PROBLEM DETAILS >>
Nothing but the lines from the first line of the records below to the line holding "where P(t) ≡" belongs in the answer, copied exactly and without pictures.

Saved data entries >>

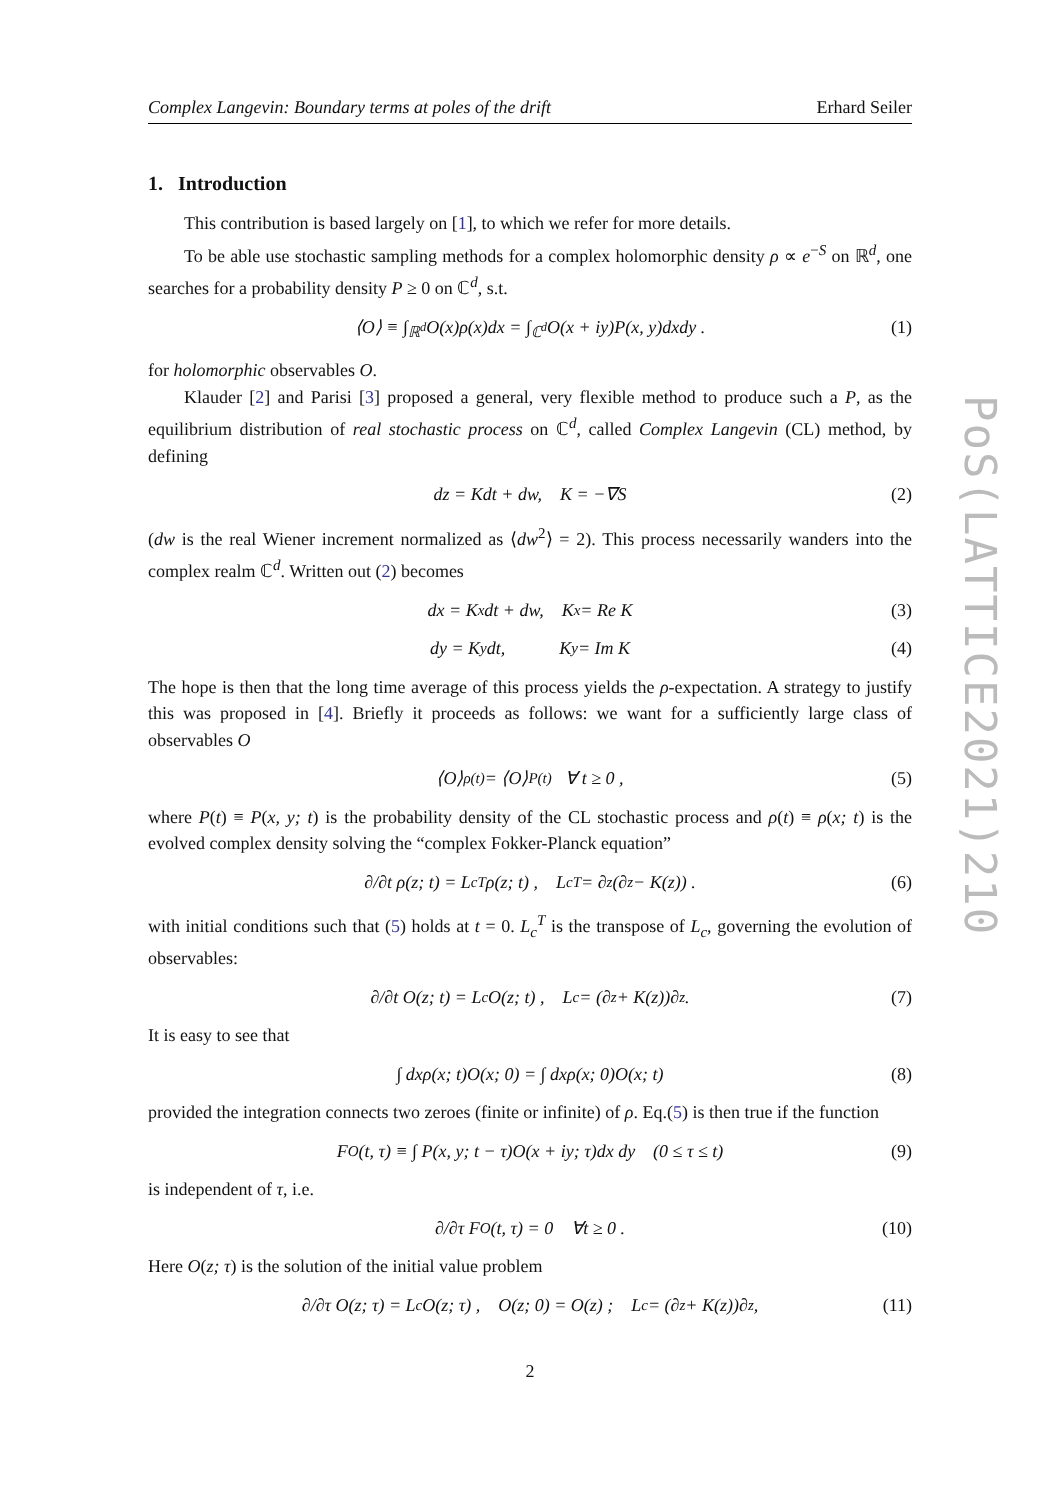Complex Langevin: Boundary terms at poles of the drift Erhard Seiler
1. Introduction
This contribution is based largely on [1], to which we refer for more details.
To be able use stochastic sampling methods for a complex holomorphic density ρ ∝ e<sup>−S</sup> on ℝ<sup>d</sup>, one searches for a probability density P ≥ 0 on ℂ<sup>d</sup>, s.t.
⟨O⟩ ≡ ∫<sub>ℝ<sup>d</sup></sub> O(x)ρ(x)dx = ∫<sub>ℂ<sup>d</sup></sub> O(x + iy)P(x, y)dxdy . (1)
for holomorphic observables O.
Klauder [2] and Parisi [3] proposed a general, very flexible method to produce such a P, as the equilibrium distribution of real stochastic process on ℂ<sup>d</sup>, called Complex Langevin (CL) method, by defining
dz = Kdt + dw, K = −∇S (2)
(dw is the real Wiener increment normalized as ⟨dw<sup>2</sup>⟩ = 2). This process necessarily wanders into the complex realm ℂ<sup>d</sup>. Written out (2) becomes
dx = K<sub>x</sub>dt + dw, K<sub>x</sub> = Re K (3)
dy = K<sub>y</sub>dt, K<sub>y</sub> = Im K (4)
The hope is then that the long time average of this process yields the ρ-expectation. A strategy to justify this was proposed in [4]. Briefly it proceeds as follows: we want for a sufficiently large class of observables O
⟨O⟩<sub>ρ(t)</sub> = ⟨O⟩<sub>P(t)</sub> ∀ t ≥ 0 , (5)
where P(t) ≡ P(x, y; t) is the probability density of the CL stochastic process and ρ(t) ≡ ρ(x; t) is the evolved complex density solving the “complex Fokker-Planck equation”
∂/∂t ρ(z; t) = L<sub>c</sub><sup>T</sup>ρ(z; t) , L<sub>c</sub><sup>T</sup> = ∂<sub>z</sub>(∂<sub>z</sub> − K(z)) . (6)
with initial conditions such that (5) holds at t = 0. L<sub>c</sub><sup>T</sup> is the transpose of L<sub>c</sub>, governing the evolution of observables:
∂/∂t O(z; t) = L<sub>c</sub>O(z; t) , L<sub>c</sub> = (∂<sub>z</sub> + K(z))∂<sub>z</sub> . (7)
It is easy to see that
∫ dxρ(x; t)O(x; 0) = ∫ dxρ(x; 0)O(x; t) (8)
provided the integration connects two zeroes (finite or infinite) of ρ. Eq.(5) is then true if the function
F<sub>O</sub>(t, τ) ≡ ∫ P(x, y; t − τ)O(x + iy; τ)dx dy (0 ≤ τ ≤ t) (9)
is independent of τ, i.e.
∂/∂τ F<sub>O</sub>(t, τ) = 0 ∀t ≥ 0 . (10)
Here O(z; τ) is the solution of the initial value problem
∂/∂τ O(z; τ) = L<sub>c</sub>O(z; τ) , O(z; 0) = O(z) ; L<sub>c</sub> = (∂<sub>z</sub> + K(z))∂<sub>z</sub> , (11)
2
PoS(LATTICE2021)210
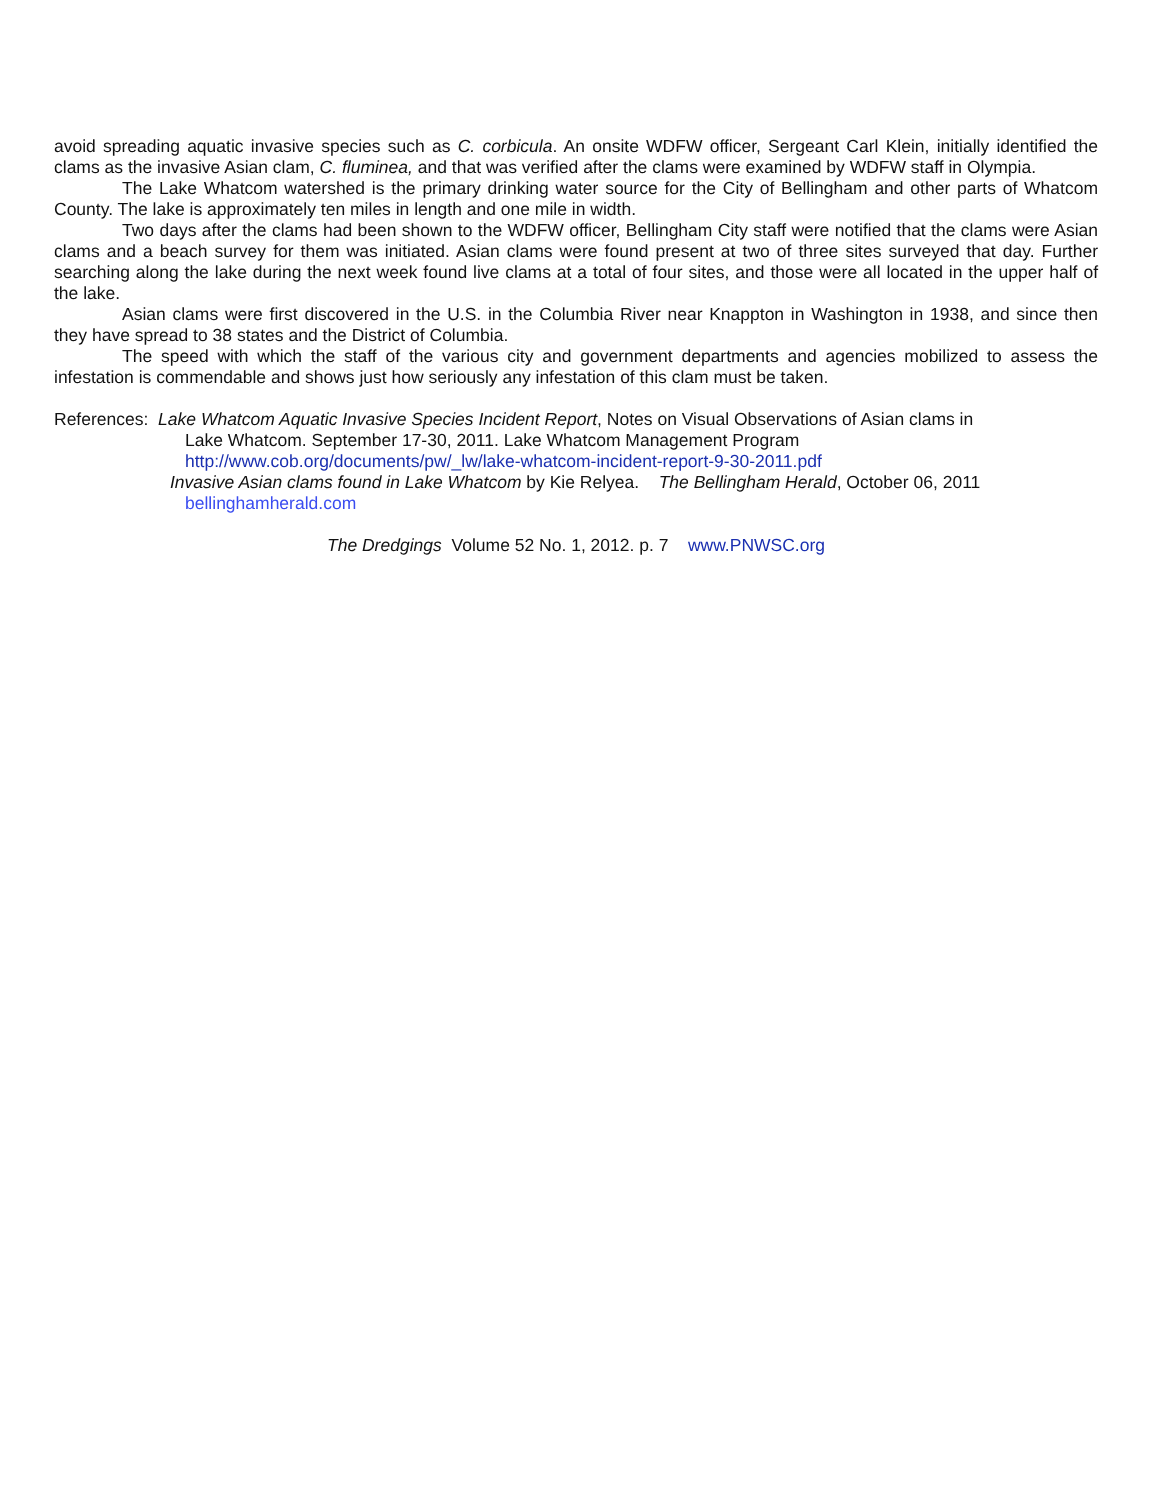avoid spreading aquatic invasive species such as C. corbicula. An onsite WDFW officer, Sergeant Carl Klein, initially identified the clams as the invasive Asian clam, C. fluminea, and that was verified after the clams were examined by WDFW staff in Olympia.
The Lake Whatcom watershed is the primary drinking water source for the City of Bellingham and other parts of Whatcom County. The lake is approximately ten miles in length and one mile in width.
Two days after the clams had been shown to the WDFW officer, Bellingham City staff were notified that the clams were Asian clams and a beach survey for them was initiated. Asian clams were found present at two of three sites surveyed that day. Further searching along the lake during the next week found live clams at a total of four sites, and those were all located in the upper half of the lake.
Asian clams were first discovered in the U.S. in the Columbia River near Knappton in Washington in 1938, and since then they have spread to 38 states and the District of Columbia.
The speed with which the staff of the various city and government departments and agencies mobilized to assess the infestation is commendable and shows just how seriously any infestation of this clam must be taken.
References: Lake Whatcom Aquatic Invasive Species Incident Report, Notes on Visual Observations of Asian clams in
Lake Whatcom. September 17-30, 2011. Lake Whatcom Management Program
http://www.cob.org/documents/pw/_lw/lake-whatcom-incident-report-9-30-2011.pdf
Invasive Asian clams found in Lake Whatcom by Kie Relyea. The Bellingham Herald, October 06, 2011
bellinghamherald.com
The Dredgings Volume 52 No. 1, 2012. p. 7 www.PNWSC.org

WRITTEN REPLY >>
Complex Langevin: Boundary terms at poles of the drift Erhard Seiler
1. Introduction
This contribution is based largely on [1], to which we refer for more details.
To be able use stochastic sampling methods for a complex holomorphic density ρ ∝ e<sup>−S</sup> on ℝ<sup>d</sup>, one searches for a probability density P ≥ 0 on ℂ<sup>d</sup>, s.t.
⟨O⟩ ≡ ∫<sub>ℝ<sup>d</sup></sub> O(x)ρ(x)dx = ∫<sub>ℂ<sup>d</sup></sub> O(x + iy)P(x, y)dxdy . (1)
for holomorphic observables O.
Klauder [2] and Parisi [3] proposed a general, very flexible method to produce such a P, as the equilibrium distribution of real stochastic process on ℂ<sup>d</sup>, called Complex Langevin (CL) method, by defining
dz = Kdt + dw, K = −∇S (2)
(dw is the real Wiener increment normalized as ⟨dw<sup>2</sup>⟩ = 2). This process necessarily wanders into the complex realm ℂ<sup>d</sup>. Written out (2) becomes
dx = K<sub>x</sub>dt + dw, K<sub>x</sub> = Re K (3)
dy = K<sub>y</sub>dt, K<sub>y</sub> = Im K (4)
The hope is then that the long time average of this process yields the ρ-expectation. A strategy to justify this was proposed in [4]. Briefly it proceeds as follows: we want for a sufficiently large class of observables O
⟨O⟩<sub>ρ(t)</sub> = ⟨O⟩<sub>P(t)</sub> ∀ t ≥ 0 , (5)
where P(t) ≡ P(x, y; t) is the probability density of the CL stochastic process and ρ(t) ≡ ρ(x; t) is the evolved complex density solving the “complex Fokker-Planck equation”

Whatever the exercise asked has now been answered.